Start of Provided information

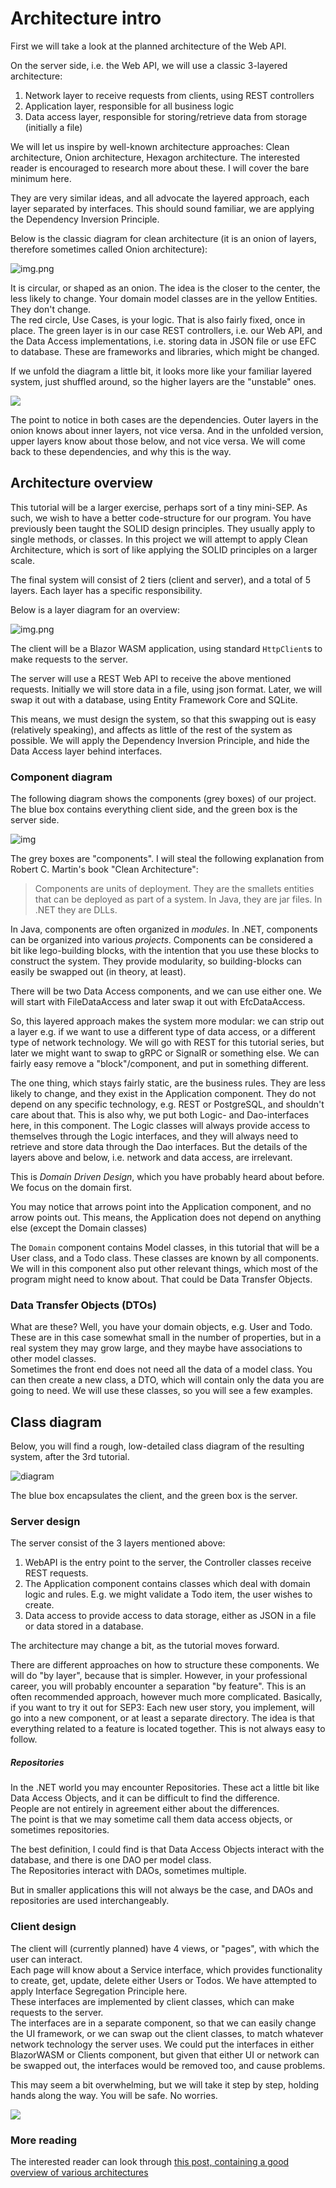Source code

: # Architecture intro
First we will take a look at the planned architecture of the Web API.

On the server side, i.e. the Web API, we will use a classic 3-layered architecture:

1) Network layer to receive requests from clients, using REST controllers
2) Application layer, responsible for all business logic
3) Data access layer, responsible for storing/retrieve data from storage (initially a file)

We will let us inspire by well-known architecture approaches: Clean architecture, Onion architecture, Hexagon architecture. The interested reader is encouraged to research more about these. I will cover the bare minimum here.

They are very similar ideas, and all advocate the layered approach, each layer separated by interfaces. This should sound familiar, we are applying the Dependency Inversion Principle.

Below is the classic diagram for clean architecture (it is an onion of layers, therefore sometimes called Onion architecture):

![img.png](Resources/CleanOnion.png)

It is circular, or shaped as an onion. The idea is the closer to the center, the less likely to change. 
Your domain model classes are in the yellow Entities. They don't change.\
The red circle, Use Cases, is your logic. That is also fairly fixed, once in place. 
The green layer is in our case REST controllers, i.e. our Web API, and the Data Access implementations, 
i.e. storing data in JSON file or use EFC to database. These are frameworks and libraries, which might be changed.

If we unfold the diagram a little bit, it looks more like your familiar layered system, just shuffled around, 
so the higher layers are the "unstable" ones.

![](Resources/cleanUnfolded.png)

The point to notice in both cases are the dependencies. Outer layers in the onion knows about inner layers, not vice versa. And in the unfolded version, upper layers know about those below, and not vice versa.
We will come back to these dependencies, and why this is the way.

## Architecture overview

This tutorial will be a larger exercise, perhaps sort of a tiny mini-SEP. 
As such, we wish to have a better code-structure for our program. 
You have previously been taught the SOLID design principles. They usually apply to single methods, or classes. 
In this project we will attempt to apply Clean Architecture, which is sort of like applying the SOLID principles on a larger scale.

The final system will consist of 2 tiers (client and server), and a total of 5 layers.
Each layer has a specific responsibility.


Below is a layer diagram for an overview:

![img.png](Resources/LayeredDiagram.png)

The client will be a Blazor WASM application, using standard `HttpClient`s to make requests to the server.

The server will use a REST Web API to receive the above mentioned requests. 
Initially we will store data in a file, using json format. 
Later, we will swap it out with a database, using Entity Framework Core and SQLite.

This means, we must design the system, so that this swapping out is easy (relatively speaking), 
and affects as little of the rest of the system as possible. 
We will apply the Dependency Inversion Principle, and hide the Data Access layer behind interfaces.



### Component diagram

The following diagram shows the components (grey boxes) of our project. The blue box contains everything client side, and the green box is the server side.

![img](Resources/ComponentDiagram.svg)

The grey boxes are "components". I will steal the following explanation from Robert C. Martin's book "Clean Architecture":

> Components are units of deployment. They are the smallets entities that can be deployed as part of a system. In Java, they are jar files. In .NET they are DLLs.

In Java, components are often organized in _modules_. In .NET, components can be organized into various _projects_. 
Components can be considered a bit like lego-building blocks, 
with the intention that you use these blocks to construct the system. 
They provide modularity, so building-blocks can easily be swapped out (in theory, at least).

There will be two Data Access components, and we can use either one. 
We will start with FileDataAccess and later swap it out with EfcDataAccess.

So, this layered approach makes the system more modular:
we can strip out a layer e.g. if we want to use a different type of data access, 
or a different type of network technology. 
We will go with REST for this tutorial series, but later we might want to swap to gRPC or SignalR or something else. 
We can fairly easy remove a "block"/component, and put in something different.

The one thing, which stays fairly static, are the business rules. 
They are less likely to change, and they exist in the Application component. They do not depend on any specific technology, e.g. REST or PostgreSQL, and shouldn't care about that. 
This is also why, we put both Logic- and Dao-interfaces here, in this component. 
The Logic classes will always provide access to themselves through the Logic interfaces, 
and they will always need to retrieve and store data through the Dao interfaces. 
But the details of the layers above and below, i.e. network and data access, are irrelevant.

This is _Domain Driven Design_, which you have probably heard about before. We focus on the domain first.

You may notice that arrows point into the Application component, and no arrow points out. This means, the Application does not depend on anything else (except the Domain classes)

The `Domain` component contains Model classes, in this tutorial that will be a User class, and a Todo class. 
These classes are known by all components.\
We will in this component also put other relevant things, which most of the program might need to know about. That could be Data Transfer Objects.

### Data Transfer Objects (DTOs)
What are these? Well, you have your domain objects, e.g. User and Todo. These are in this case somewhat small in the number of properties, but in a real system they may grow large, and they maybe have associations to other model classes.\
Sometimes the front end does not need all the data of a model class. You can then create a new class, a DTO, which will contain only the data you are going to need. We will use these classes, so you will see a few examples.

## Class diagram

Below, you will find a rough, low-detailed class diagram of the resulting system, after the 3rd tutorial.

![diagram](Resources/LowDetailedClassDiagram.svg)

The blue box encapsulates the client, and the green box is the server.

### Server design
The server consist of the 3 layers mentioned above:
1) WebAPI is the entry point to the server, the Controller classes receive REST requests.
2) The Application component contains classes which deal with domain logic and rules. E.g. we might validate a Todo item, the user wishes to create.
3) Data access to provide access to data storage, either as JSON in a file or data stored in a database.

The architecture may change a bit, as the tutorial moves forward.

There are different approaches on how to structure these components. 
We will do "by layer", because that is simpler. 
However, in your professional career, you will probably encounter a separation "by feature". 
This is an often recommended approach, however much more complicated. 
Basically, if you want to try it out for SEP3: Each new user story, you implement, will go into a new component, or at least a separate directory. 
The idea is that everything related to a feature is located together. This is not always easy to follow.

##### Repositories
In the .NET world you may encounter Repositories. These act a little bit like Data Access Objects, and it can be difficult to find the difference.\
People are not entirely in agreement either about the differences.\
The point is that we may sometime call them data access objects, or sometimes repositories.

The best definition, I could find is that Data Access Objects interact with the database, and there is one DAO per model class.\
The Repositories interact with DAOs, sometimes multiple.

But in smaller applications this will not always be the case, and DAOs and repositories are used interchangeably.

### Client design

The client will (currently planned) have 4 views, or "pages", with which the user can interact.\
Each page will know about a Service interface, which provides functionality to create, get, update, delete either Users or Todos. We have attempted to apply Interface Segregation Principle here.\
These interfaces are implemented by client classes, which can make requests to the server.\
The interfaces are in a separate component, so that we can easily change the UI framework, or we can swap out the client classes, to match whatever network technology the server uses. We could put the interfaces in either BlazorWASM or Clients component, but given that either UI or network can be swapped out, the interfaces would be removed too, and cause problems.



This may seem a bit overwhelming, but we will take it step by step, holding hands along the way. You will be safe. No worries.

![](Resources/HakunaMatata.png)

### More reading
The interested reader can look through [this post, containing a good overview of various architectures](https://docs.microsoft.com/en-us/dotnet/architecture/modern-web-apps-azure/common-web-application-architectures)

End of Provided information

**Aim of the task**. Set down again, word for word, the stretch of records from the line with "they are DLLs." to the line with "These classes are known by all components.\", both of those lines included.

**The answer**.
> Components are units of deployment. They are the smallets entities that can be deployed as part of a system. In Java, they are jar files. In .NET they are DLLs.

In Java, components are often organized in _modules_. In .NET, components can be organized into various _projects_. 
Components can be considered a bit like lego-building blocks, 
with the intention that you use these blocks to construct the system. 
They provide modularity, so building-blocks can easily be swapped out (in theory, at least).

There will be two Data Access components, and we can use either one. 
We will start with FileDataAccess and later swap it out with EfcDataAccess.

So, this layered approach makes the system more modular:
we can strip out a layer e.g. if we want to use a different type of data access, 
or a different type of network technology. 
We will go with REST for this tutorial series, but later we might want to swap to gRPC or SignalR or something else. 
We can fairly easy remove a "block"/component, and put in something different.

The one thing, which stays fairly static, are the business rules. 
They are less likely to change, and they exist in the Application component. They do not depend on any specific technology, e.g. REST or PostgreSQL, and shouldn't care about that. 
This is also why, we put both Logic- and Dao-interfaces here, in this component. 
The Logic classes will always provide access to themselves through the Logic interfaces, 
and they will always need to retrieve and store data through the Dao interfaces. 
But the details of the layers above and below, i.e. network and data access, are irrelevant.

This is _Domain Driven Design_, which you have probably heard about before. We focus on the domain first.

You may notice that arrows point into the Application component, and no arrow points out. This means, the Application does not depend on anything else (except the Domain classes)

The `Domain` component contains Model classes, in this tutorial that will be a User class, and a Todo class. 
These classes are known by all components.\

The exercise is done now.